本文:
..............................
株式会社ビーテック 取締役部長 垰田 修平

機械・設備の販売から設計・施工まで手がける
広島の老舗企業で活躍する一方、
個人的な社会貢献活動にも全力で取り組む垰田部長。
その活動に共感する、小誌発行人・前田社長が
そのパワーに迫る。
被爆後の広島で創業した
祖父のあとを継いで
前田
ビーテックさんといえば、機械・設備の分野では老舗ですね。
垰田
弊社は1951年に、今は亡き私の祖父が創業し、今年で73期目を迎えます。祖父は1945年8月6日、19歳のときに原爆にあいました。当時の垰田家は今の平和公園の慰霊碑の辺りにありましたが、原爆で家は跡形もなくなり、祖父は母親を亡くしました。しかしそのわずか6年後に、この広島の地に工作機械の商社を設立しました。
前田
工作機械とは、わかりやすくいうとどんなものでしょうか。
垰田
マザーマシン、つまり機械を製作するための機械です。創業当初からマツダさんやその下請け会社に納入、販売していました。1960年頃からビルや工場、ホテルなど大規模施設の空調設備や、病院や精密工業などの特殊空調といった、建築設備の販売も手がけるようになりました。現在はこの事業が大きな柱となっています。創業以来ずっと機械・建築の設備商社としてやってきましたが、数年前に私の提案で、販売するだけでなく作るところからやっていきたいと、設計・施工・アフターメンテナンスを行う機電設備部を新設し、設備工事を受注する新たな取り組みを行っています。
..............................
抜粋資料:
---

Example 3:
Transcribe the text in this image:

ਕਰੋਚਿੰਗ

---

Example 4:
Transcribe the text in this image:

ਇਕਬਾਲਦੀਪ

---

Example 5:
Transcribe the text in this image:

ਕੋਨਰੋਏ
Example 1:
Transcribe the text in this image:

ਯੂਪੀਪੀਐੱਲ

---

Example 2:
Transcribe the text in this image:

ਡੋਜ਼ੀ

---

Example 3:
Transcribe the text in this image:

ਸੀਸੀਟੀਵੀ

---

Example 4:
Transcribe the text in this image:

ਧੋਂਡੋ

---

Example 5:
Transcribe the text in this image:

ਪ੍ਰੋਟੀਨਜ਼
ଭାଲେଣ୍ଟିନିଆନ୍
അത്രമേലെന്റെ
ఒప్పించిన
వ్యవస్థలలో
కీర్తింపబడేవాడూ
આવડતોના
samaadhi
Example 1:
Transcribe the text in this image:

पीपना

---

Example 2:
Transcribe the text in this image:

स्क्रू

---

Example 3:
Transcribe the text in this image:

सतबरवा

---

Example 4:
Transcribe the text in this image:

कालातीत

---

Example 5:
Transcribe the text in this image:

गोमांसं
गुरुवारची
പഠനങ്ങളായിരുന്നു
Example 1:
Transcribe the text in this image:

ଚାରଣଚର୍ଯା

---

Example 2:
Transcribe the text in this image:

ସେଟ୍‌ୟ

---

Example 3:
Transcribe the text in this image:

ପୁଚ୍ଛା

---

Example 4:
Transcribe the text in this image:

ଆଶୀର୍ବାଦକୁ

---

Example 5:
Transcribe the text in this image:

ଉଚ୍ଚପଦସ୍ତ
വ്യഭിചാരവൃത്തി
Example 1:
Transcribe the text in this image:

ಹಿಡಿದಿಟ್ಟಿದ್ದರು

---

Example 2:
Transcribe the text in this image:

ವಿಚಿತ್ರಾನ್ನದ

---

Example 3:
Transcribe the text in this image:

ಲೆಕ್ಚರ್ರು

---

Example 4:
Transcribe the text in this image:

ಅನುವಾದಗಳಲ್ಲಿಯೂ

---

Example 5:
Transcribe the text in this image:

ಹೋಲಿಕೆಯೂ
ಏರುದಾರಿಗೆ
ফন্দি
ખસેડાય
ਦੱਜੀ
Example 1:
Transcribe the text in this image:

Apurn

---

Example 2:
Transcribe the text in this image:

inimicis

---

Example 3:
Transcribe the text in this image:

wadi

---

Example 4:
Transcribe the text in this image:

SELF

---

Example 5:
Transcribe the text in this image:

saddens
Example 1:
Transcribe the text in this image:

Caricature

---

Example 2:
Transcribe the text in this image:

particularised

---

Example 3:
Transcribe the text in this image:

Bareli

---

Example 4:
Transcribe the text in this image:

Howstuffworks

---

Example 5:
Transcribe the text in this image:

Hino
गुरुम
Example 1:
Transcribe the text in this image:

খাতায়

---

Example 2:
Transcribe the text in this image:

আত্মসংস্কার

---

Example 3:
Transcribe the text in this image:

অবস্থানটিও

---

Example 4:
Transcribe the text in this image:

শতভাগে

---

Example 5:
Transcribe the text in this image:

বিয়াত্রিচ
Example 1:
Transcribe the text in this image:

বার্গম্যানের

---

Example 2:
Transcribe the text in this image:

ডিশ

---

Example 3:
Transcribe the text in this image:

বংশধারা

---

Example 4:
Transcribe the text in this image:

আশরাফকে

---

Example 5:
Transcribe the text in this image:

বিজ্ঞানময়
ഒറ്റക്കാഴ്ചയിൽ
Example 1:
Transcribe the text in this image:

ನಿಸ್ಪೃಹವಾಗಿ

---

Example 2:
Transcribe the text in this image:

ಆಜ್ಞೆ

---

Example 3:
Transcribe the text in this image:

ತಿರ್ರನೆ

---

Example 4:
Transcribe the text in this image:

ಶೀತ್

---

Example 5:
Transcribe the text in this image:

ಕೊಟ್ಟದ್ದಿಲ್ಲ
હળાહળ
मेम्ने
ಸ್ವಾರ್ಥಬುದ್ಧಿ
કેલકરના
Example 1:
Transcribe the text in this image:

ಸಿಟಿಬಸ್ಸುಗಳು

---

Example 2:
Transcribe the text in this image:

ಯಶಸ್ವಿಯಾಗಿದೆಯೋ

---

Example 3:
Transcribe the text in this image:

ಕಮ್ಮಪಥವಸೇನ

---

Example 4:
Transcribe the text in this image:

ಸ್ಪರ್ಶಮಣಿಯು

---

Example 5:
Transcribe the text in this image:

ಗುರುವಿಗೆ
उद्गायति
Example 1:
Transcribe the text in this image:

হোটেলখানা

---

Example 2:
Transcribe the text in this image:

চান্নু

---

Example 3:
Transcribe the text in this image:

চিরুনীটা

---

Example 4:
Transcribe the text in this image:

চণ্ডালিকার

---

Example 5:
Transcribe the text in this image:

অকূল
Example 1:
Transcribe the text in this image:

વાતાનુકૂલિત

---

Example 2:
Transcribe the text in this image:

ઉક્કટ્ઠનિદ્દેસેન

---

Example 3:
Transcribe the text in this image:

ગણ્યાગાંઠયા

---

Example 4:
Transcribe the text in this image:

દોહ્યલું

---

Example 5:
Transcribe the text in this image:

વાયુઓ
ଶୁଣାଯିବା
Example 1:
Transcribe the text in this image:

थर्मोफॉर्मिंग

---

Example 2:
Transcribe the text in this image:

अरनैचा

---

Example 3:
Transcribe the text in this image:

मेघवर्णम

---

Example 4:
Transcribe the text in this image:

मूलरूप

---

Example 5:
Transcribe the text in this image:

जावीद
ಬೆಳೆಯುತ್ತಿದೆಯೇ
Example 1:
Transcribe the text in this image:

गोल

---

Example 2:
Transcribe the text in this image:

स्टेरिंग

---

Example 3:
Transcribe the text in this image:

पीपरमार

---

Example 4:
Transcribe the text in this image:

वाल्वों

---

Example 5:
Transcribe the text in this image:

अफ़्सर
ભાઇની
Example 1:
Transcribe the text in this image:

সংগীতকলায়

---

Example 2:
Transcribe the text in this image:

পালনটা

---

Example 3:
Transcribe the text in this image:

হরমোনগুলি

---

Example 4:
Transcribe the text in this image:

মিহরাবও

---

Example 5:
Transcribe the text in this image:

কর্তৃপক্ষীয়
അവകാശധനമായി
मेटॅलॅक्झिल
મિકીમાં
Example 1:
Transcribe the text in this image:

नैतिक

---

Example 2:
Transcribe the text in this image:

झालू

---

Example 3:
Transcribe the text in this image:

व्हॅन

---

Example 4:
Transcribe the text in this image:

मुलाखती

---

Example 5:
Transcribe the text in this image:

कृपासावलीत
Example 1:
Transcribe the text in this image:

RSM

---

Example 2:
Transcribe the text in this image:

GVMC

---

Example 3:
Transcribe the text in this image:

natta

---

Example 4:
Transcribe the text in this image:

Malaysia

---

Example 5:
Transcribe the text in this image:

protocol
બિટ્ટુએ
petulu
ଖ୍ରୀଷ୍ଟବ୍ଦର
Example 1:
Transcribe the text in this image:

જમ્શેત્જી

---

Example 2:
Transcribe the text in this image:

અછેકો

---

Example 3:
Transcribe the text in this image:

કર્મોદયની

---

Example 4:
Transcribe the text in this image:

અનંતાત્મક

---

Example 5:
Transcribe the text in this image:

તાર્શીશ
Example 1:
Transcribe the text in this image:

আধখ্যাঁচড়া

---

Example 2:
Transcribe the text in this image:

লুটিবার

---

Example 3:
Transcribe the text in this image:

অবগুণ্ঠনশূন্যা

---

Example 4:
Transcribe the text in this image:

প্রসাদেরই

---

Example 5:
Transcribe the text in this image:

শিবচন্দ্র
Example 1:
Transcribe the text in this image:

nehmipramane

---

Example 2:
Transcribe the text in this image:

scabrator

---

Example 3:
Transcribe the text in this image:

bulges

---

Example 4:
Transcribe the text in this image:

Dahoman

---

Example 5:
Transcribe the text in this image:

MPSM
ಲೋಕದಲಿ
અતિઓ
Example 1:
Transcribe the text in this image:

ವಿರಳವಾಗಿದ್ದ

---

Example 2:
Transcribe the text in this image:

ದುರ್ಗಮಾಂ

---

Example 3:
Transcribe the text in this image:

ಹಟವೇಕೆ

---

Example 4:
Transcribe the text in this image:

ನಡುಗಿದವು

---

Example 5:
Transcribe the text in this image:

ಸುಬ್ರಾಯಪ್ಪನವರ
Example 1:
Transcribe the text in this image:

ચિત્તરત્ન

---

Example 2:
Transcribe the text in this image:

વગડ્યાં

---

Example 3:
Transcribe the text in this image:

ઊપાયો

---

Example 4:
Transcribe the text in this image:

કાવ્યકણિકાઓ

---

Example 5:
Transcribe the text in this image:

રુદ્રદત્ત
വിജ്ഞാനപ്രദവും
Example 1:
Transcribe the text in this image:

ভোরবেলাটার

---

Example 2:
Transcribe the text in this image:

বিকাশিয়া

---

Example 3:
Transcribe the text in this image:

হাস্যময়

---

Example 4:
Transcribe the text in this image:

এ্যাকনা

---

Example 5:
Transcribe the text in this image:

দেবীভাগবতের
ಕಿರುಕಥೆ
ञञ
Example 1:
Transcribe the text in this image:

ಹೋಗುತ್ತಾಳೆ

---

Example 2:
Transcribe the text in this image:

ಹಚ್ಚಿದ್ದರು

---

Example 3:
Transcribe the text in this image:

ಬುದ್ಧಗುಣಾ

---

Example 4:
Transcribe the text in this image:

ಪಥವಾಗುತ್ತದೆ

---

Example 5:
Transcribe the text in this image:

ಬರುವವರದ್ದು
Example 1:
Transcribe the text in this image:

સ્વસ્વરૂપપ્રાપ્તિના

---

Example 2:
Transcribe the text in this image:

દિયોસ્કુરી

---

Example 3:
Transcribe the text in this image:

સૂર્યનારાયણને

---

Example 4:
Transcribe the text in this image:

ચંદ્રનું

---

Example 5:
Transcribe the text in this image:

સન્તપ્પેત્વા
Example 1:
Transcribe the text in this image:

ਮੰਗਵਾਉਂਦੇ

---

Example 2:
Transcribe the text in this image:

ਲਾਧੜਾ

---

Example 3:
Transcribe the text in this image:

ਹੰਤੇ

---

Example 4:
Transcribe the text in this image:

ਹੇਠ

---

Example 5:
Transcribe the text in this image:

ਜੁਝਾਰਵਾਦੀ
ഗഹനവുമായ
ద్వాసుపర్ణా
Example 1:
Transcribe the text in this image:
..............................
課題説明: 本文によると、株式会社ビーテックが創業されたのは何年か答えてください。

解答欄: 1951年